Cells are the basic building and structural units of all living beings, with the exception of viruses and some other things such as prions that slightly (or seriously) defy the definition of life. Each cell in a multi-cellular organism, such as human, has its specific function. In example, some cells in glands produce hormones, molecules that are used as a signal for some other part of the body to do something, while nervous cells relay or process or store information, so that we have awareness, memories and intelligence. Muscle cells are able to change their length quickly, which enables us to move various body parts by use of muscles and so on.
Where energy comes from
Energy for our bodies is stored in chemical compounds. When these are broken through a chemical reaction, energy is released. This is a process that occurs within the cells. Released energy is used by the cell for the required purpose, such as reparation of its structures, multiplication, or designated function.
This energy comes from the sun, in form of electromagnetic radiation (we too can feel some of that radiation directly - as warmth and as visible light). Only plants can use sun's energy directly, and can store it for later use. this is done by chemical reactions which require energy (in this case, provided directly by the sun and not by an energy-bearing chemical compound) and whose net result is a chemical compound which is abundant with energy, which can later be released when the compound is broken.
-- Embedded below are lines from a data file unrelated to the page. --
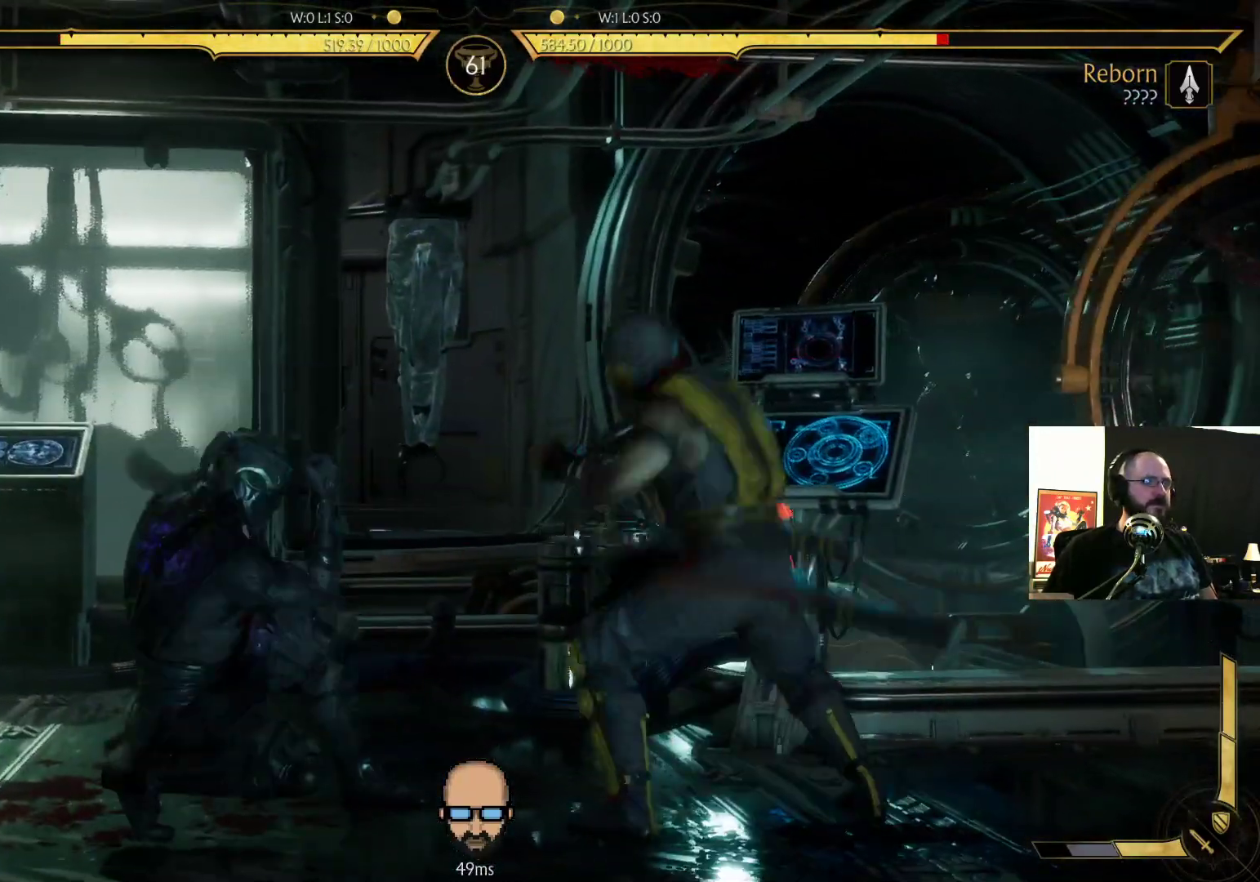
{"buttons": ["R2", "DPAD_LEFT"], "events": [[200, "DPAD_DOWN", "up"]]}
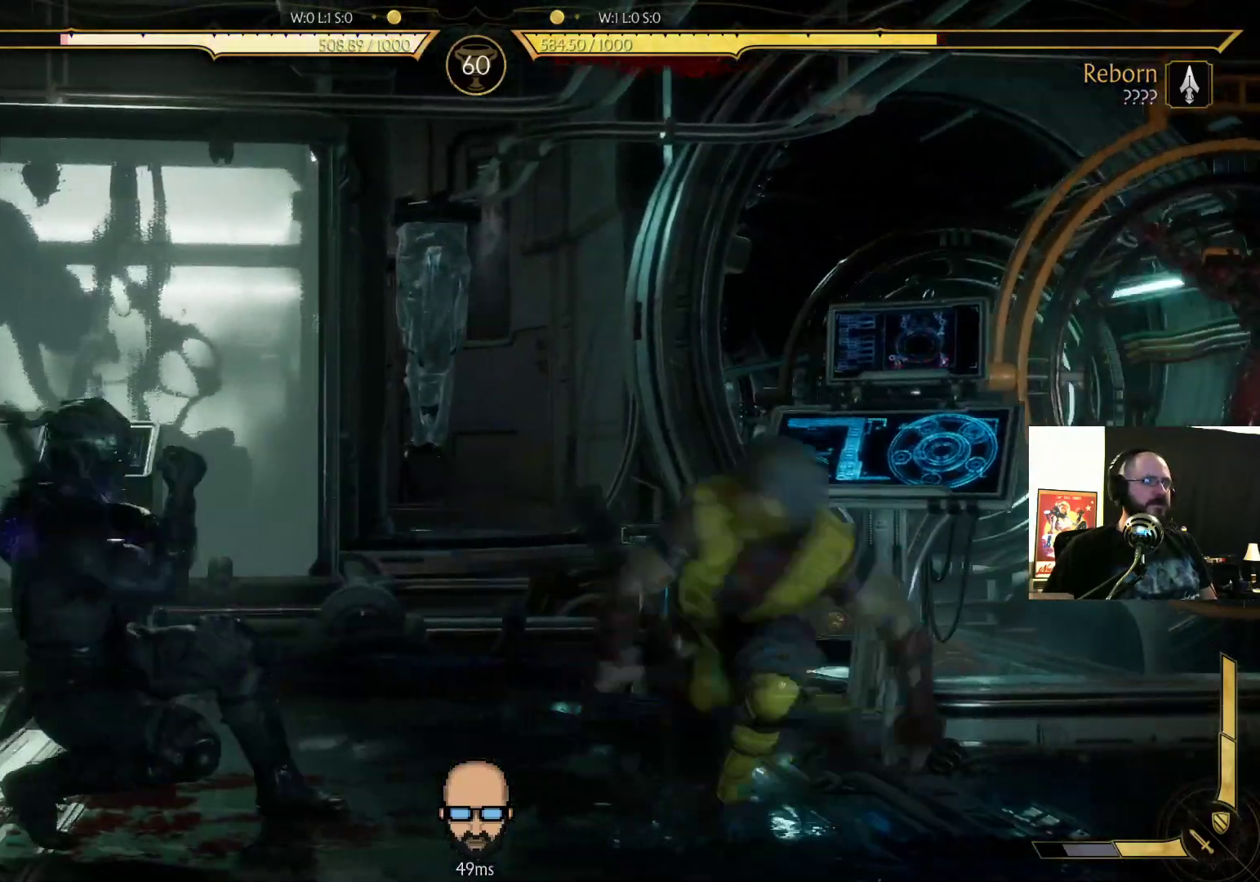
{"buttons": ["DPAD_LEFT"], "events": [[100, "R2", "up"], [200, "SQUARE", "down"], [300, "SQUARE", "up"], [367, "CROSS", "down"], [367, "SQUARE", "down"], [467, "CROSS", "up"], [467, "SQUARE", "up"]]}
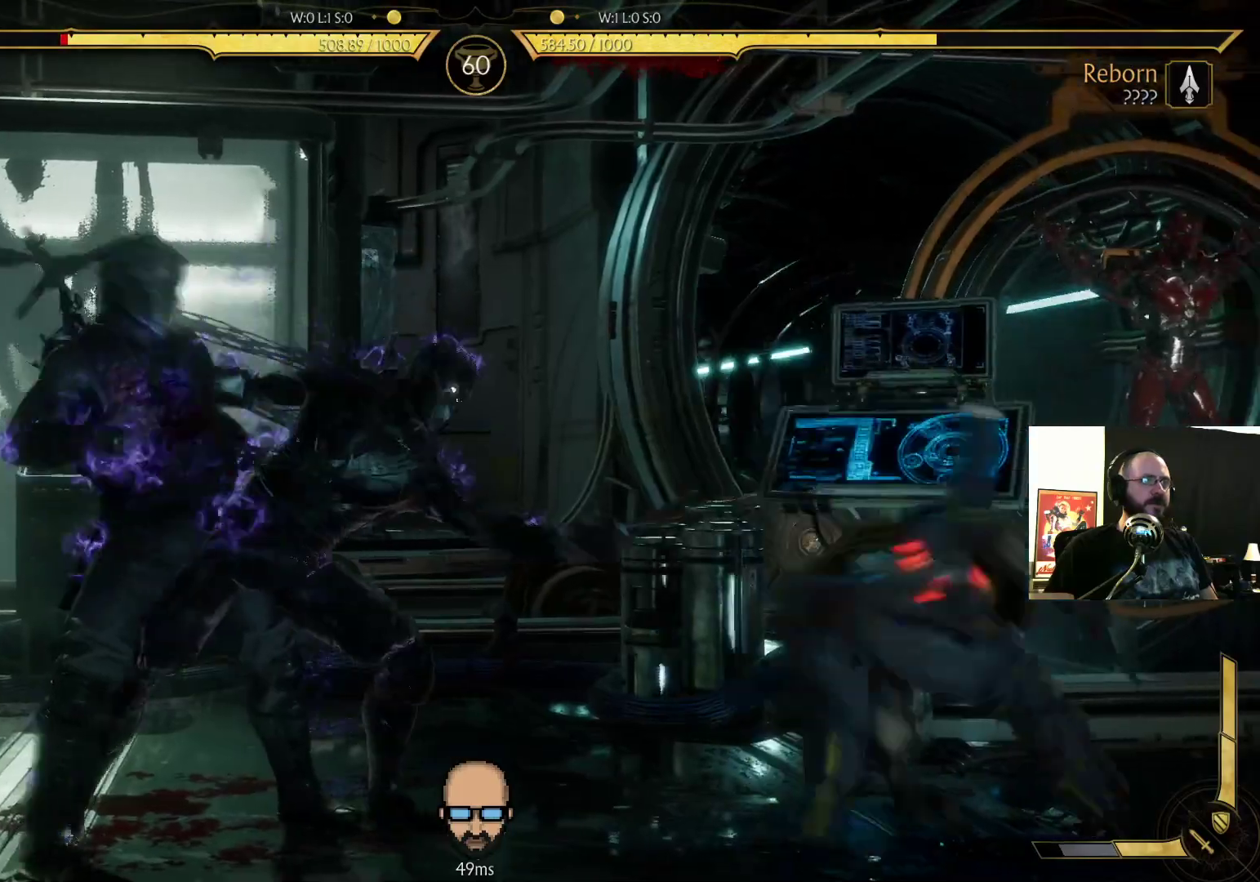
{"buttons": [], "events": [[67, "TRIANGLE", "down"], [167, "TRIANGLE", "up"], [233, "TRIANGLE", "down"], [333, "TRIANGLE", "up"], [400, "TRIANGLE", "down"], [433, "DPAD_LEFT", "up"], [500, "TRIANGLE", "up"]]}
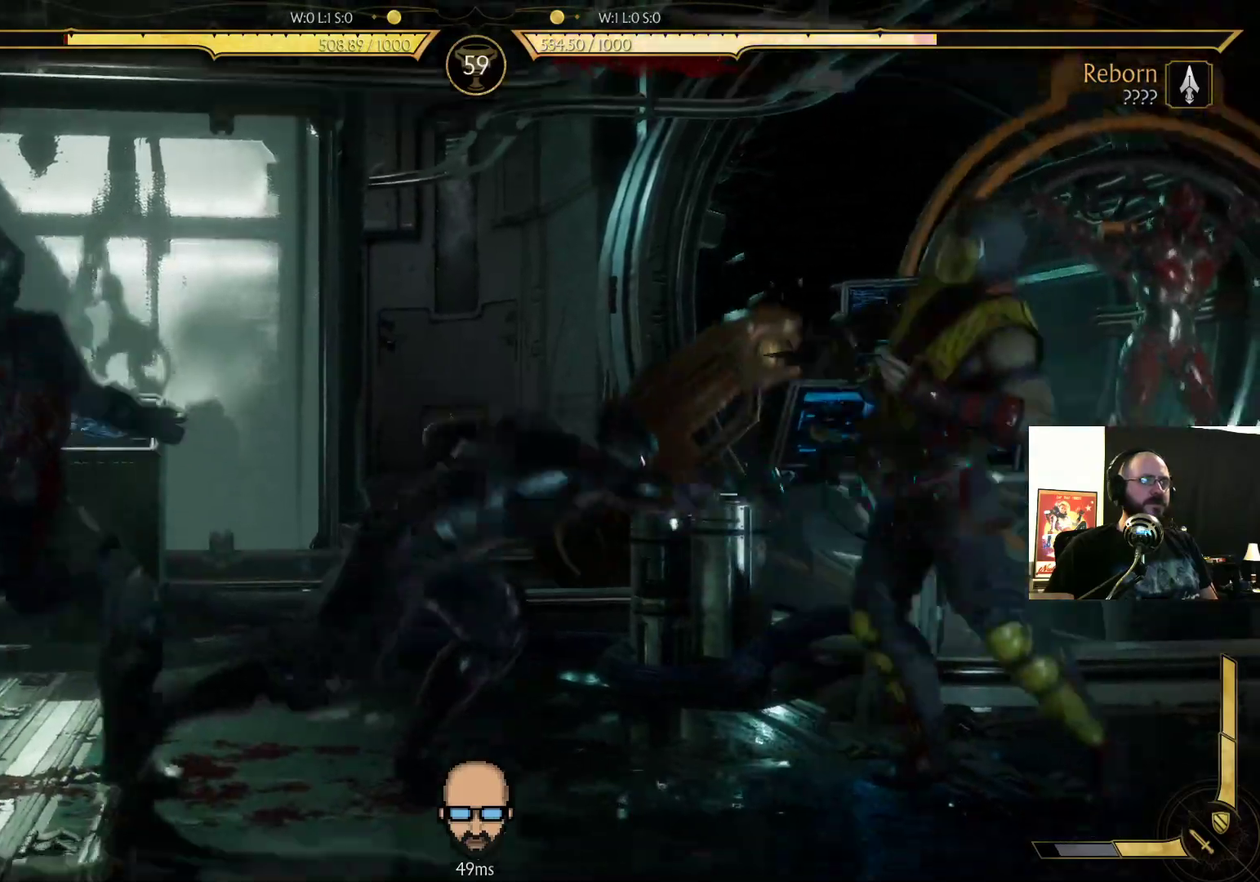
{"buttons": ["TRIANGLE"], "events": [[67, "TRIANGLE", "down"], [167, "TRIANGLE", "up"], [233, "TRIANGLE", "down"], [300, "TRIANGLE", "up"], [367, "TRIANGLE", "down"], [433, "TRIANGLE", "up"], [500, "TRIANGLE", "down"]]}
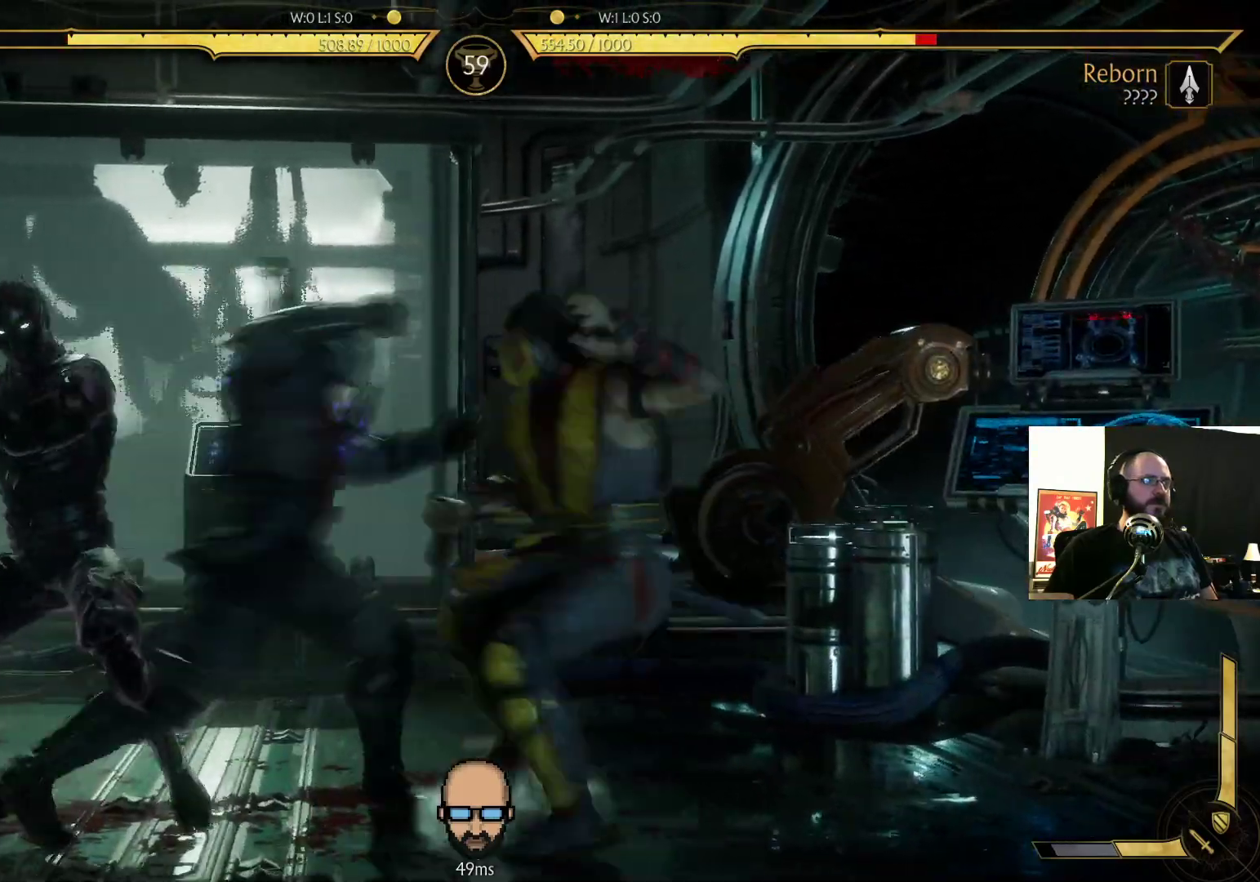
{"buttons": [], "events": [[67, "TRIANGLE", "up"], [133, "TRIANGLE", "down"], [233, "TRIANGLE", "up"]]}
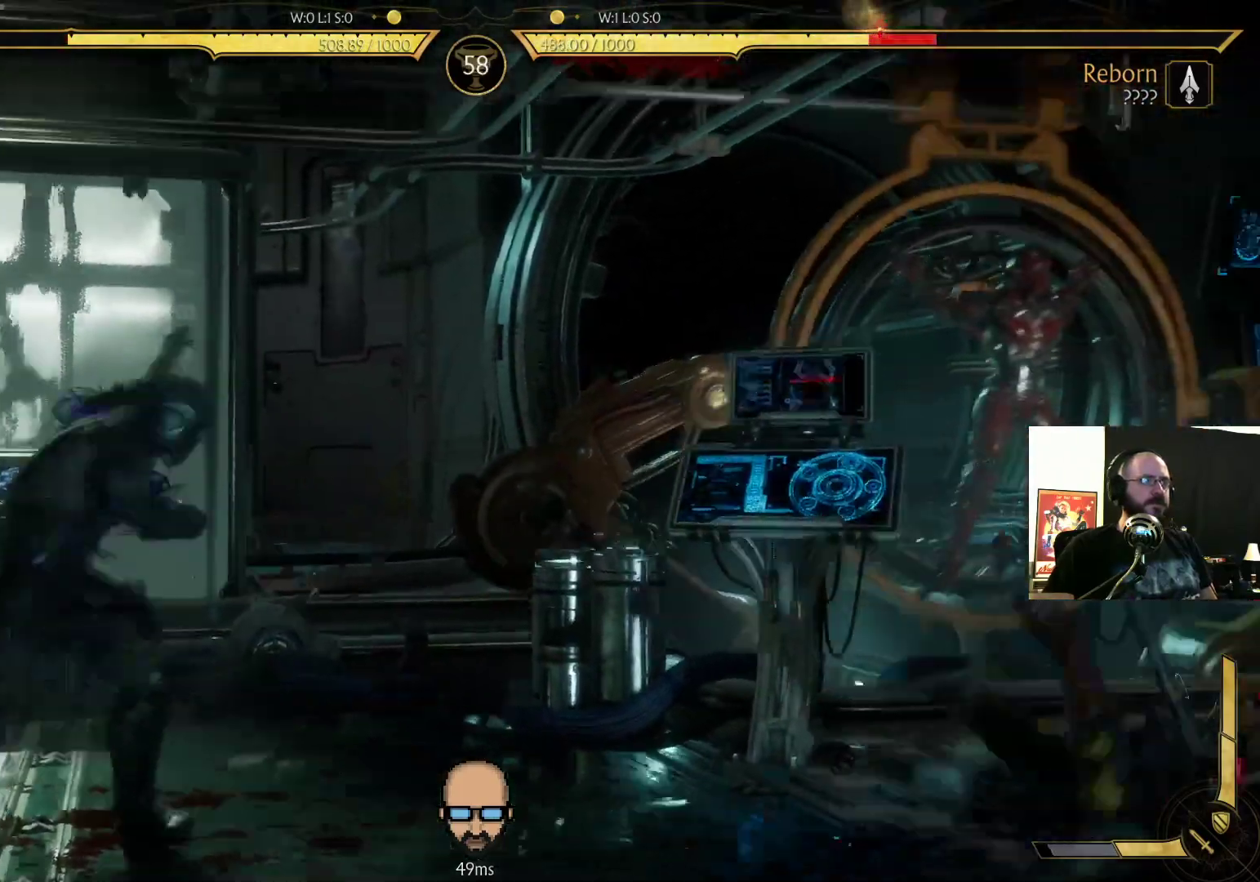
{"buttons": ["DPAD_RIGHT"], "events": [[133, "DPAD_RIGHT", "down"], [200, "DPAD_RIGHT", "up"], [300, "DPAD_RIGHT", "down"], [367, "DPAD_RIGHT", "up"], [467, "DPAD_RIGHT", "down"]]}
All other organisms, from microorganisms to blue whales, use energy stored by the plants, directly (if feeding on plants) or indirectly (if feeding on other animals).
As we mentioned, every cell in the organism has its designated role. It must both fill it and maintain itself, repairing the damage it suffers through its life cycle and replacing worn components. Cells of multi-cellular organisms are complex - they are an organism in small, as they contain organelles - cellular substructures that somewhat resemble organs of an organism, as they have specific individual functions within the cell. All these need the energy to do what they are supposed to, either by moving or by creating more complex molecules and structures out of simple ones (in example, when making our own energy-carrying compounds or while building a protein molecule that is to be used in that same cell or somewhere else in the organism). This circulation of energy in the cell is known as cell metabolism. It involves regulation by the nervous system and enzymes, or by expression of the certain part of the DNA.
Energy within our bodies that is ready for intracellular use is stored in a molecule known as adenosine triphosphate or ATP. Creation of ATP is a complex process which involves energy and substance from food and some compounds already present in the organism and oxygen from the air, and some energy. When broken, ATP releases this stored energy. Among others, what is left after an ATP molecule is spent, is carbon-dioxide and water. Excess of these is removed through lungs and by sweating and urine.